[Records for this task]
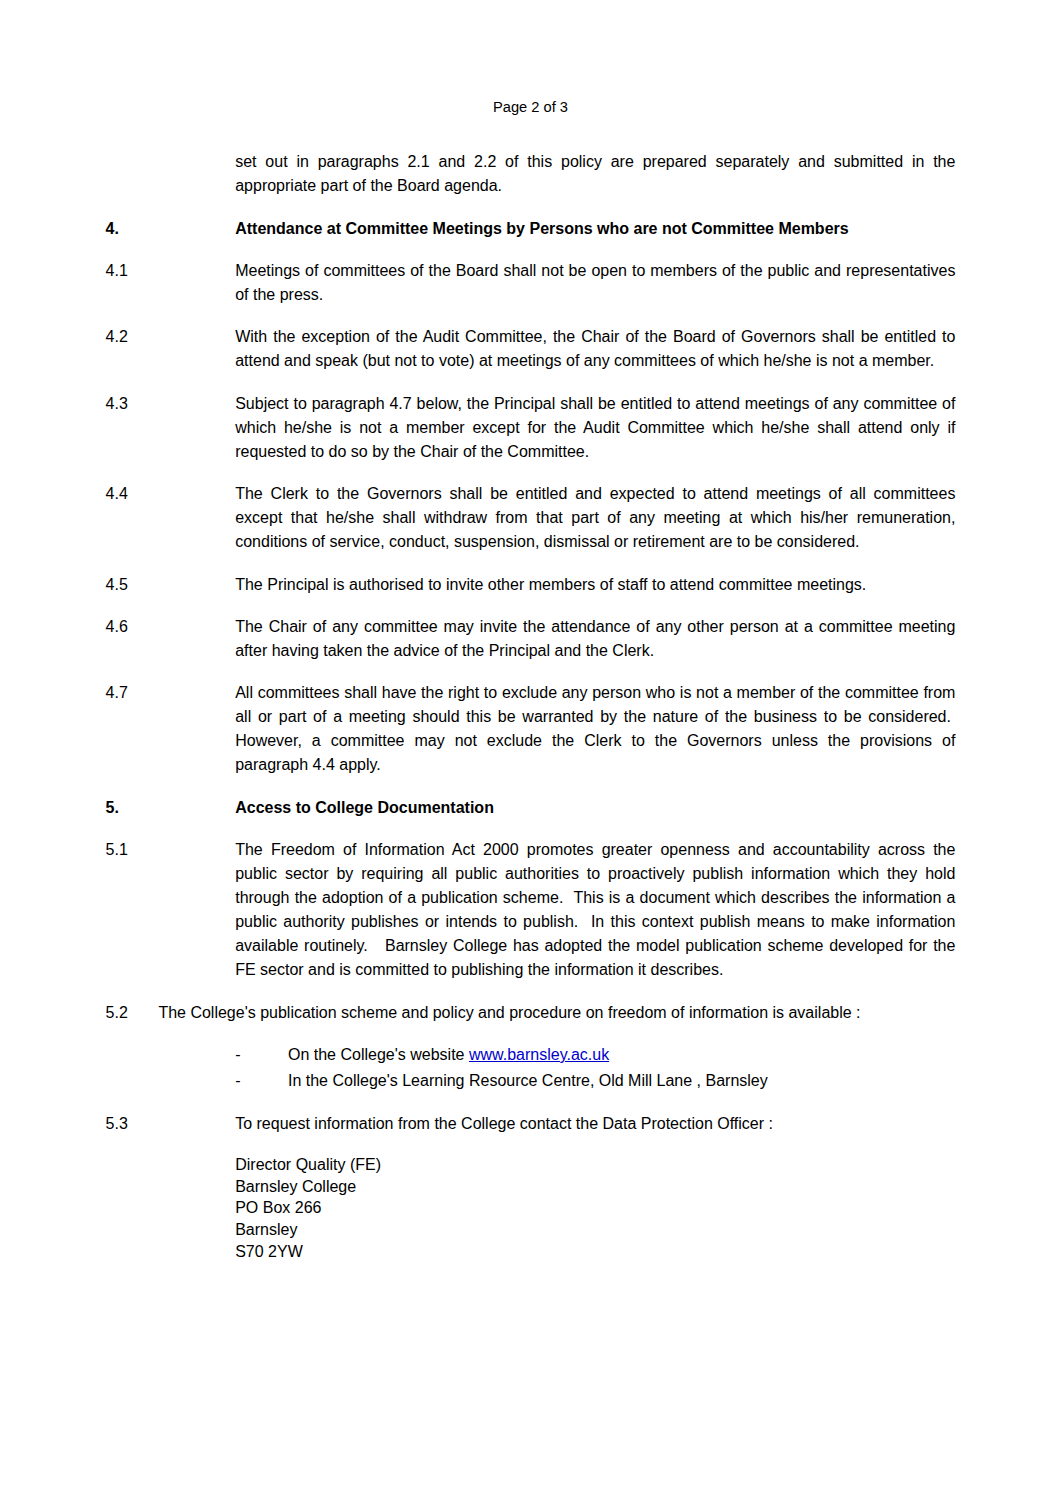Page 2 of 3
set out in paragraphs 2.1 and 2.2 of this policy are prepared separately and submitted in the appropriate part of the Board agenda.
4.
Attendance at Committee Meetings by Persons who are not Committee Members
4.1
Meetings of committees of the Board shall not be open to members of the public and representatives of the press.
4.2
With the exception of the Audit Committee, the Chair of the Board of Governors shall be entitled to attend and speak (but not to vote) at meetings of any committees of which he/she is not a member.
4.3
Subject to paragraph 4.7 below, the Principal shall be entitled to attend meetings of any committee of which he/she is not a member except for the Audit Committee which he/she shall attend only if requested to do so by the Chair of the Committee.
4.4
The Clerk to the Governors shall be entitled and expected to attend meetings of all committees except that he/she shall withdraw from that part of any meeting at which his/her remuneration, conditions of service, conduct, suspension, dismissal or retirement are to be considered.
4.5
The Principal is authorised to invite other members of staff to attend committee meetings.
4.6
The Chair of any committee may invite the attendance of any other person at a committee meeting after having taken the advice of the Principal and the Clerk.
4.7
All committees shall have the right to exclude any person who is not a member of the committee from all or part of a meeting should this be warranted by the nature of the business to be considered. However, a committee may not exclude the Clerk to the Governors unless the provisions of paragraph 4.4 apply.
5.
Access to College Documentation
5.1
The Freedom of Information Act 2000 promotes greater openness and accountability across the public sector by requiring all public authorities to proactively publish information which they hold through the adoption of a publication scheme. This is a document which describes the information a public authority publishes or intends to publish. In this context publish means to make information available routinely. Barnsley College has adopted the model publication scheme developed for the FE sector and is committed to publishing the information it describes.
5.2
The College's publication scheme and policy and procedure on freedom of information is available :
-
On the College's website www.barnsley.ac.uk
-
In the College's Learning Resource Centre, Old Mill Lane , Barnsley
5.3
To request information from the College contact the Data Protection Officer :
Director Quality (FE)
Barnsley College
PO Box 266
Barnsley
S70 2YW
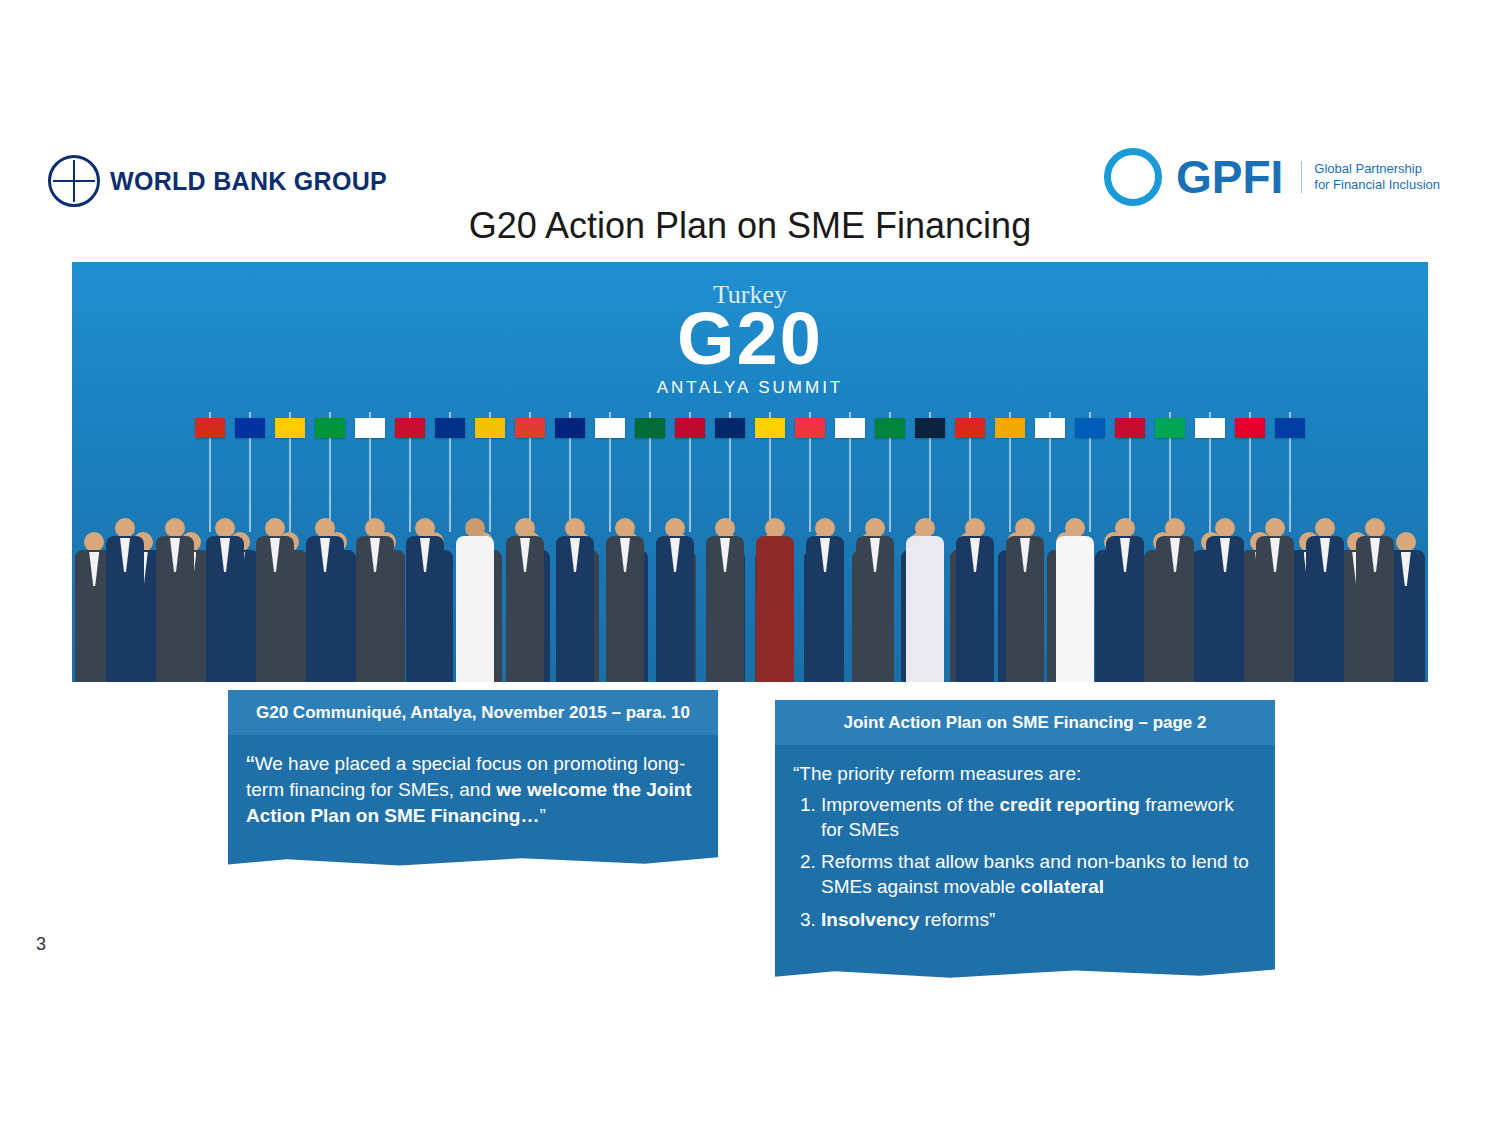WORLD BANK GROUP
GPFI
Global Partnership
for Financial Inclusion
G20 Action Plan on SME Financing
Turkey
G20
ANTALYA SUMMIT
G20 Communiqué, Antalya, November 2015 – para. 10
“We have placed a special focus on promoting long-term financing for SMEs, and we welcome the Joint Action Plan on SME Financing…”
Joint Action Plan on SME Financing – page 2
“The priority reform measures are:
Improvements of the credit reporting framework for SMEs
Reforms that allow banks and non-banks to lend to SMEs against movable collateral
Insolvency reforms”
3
[/Records for this task]
Work item: Your answer should consist of all lines above that include the string "Chair".

Output of the task:
With the exception of the Audit Committee, the Chair of the Board of Governors shall be entitled to attend and speak (but not to vote) at meetings of any committees of which he/she is not a member.
Subject to paragraph 4.7 below, the Principal shall be entitled to attend meetings of any committee of which he/she is not a member except for the Audit Committee which he/she shall attend only if requested to do so by the Chair of the Committee.
The Chair of any committee may invite the attendance of any other person at a committee meeting after having taken the advice of the Principal and the Clerk.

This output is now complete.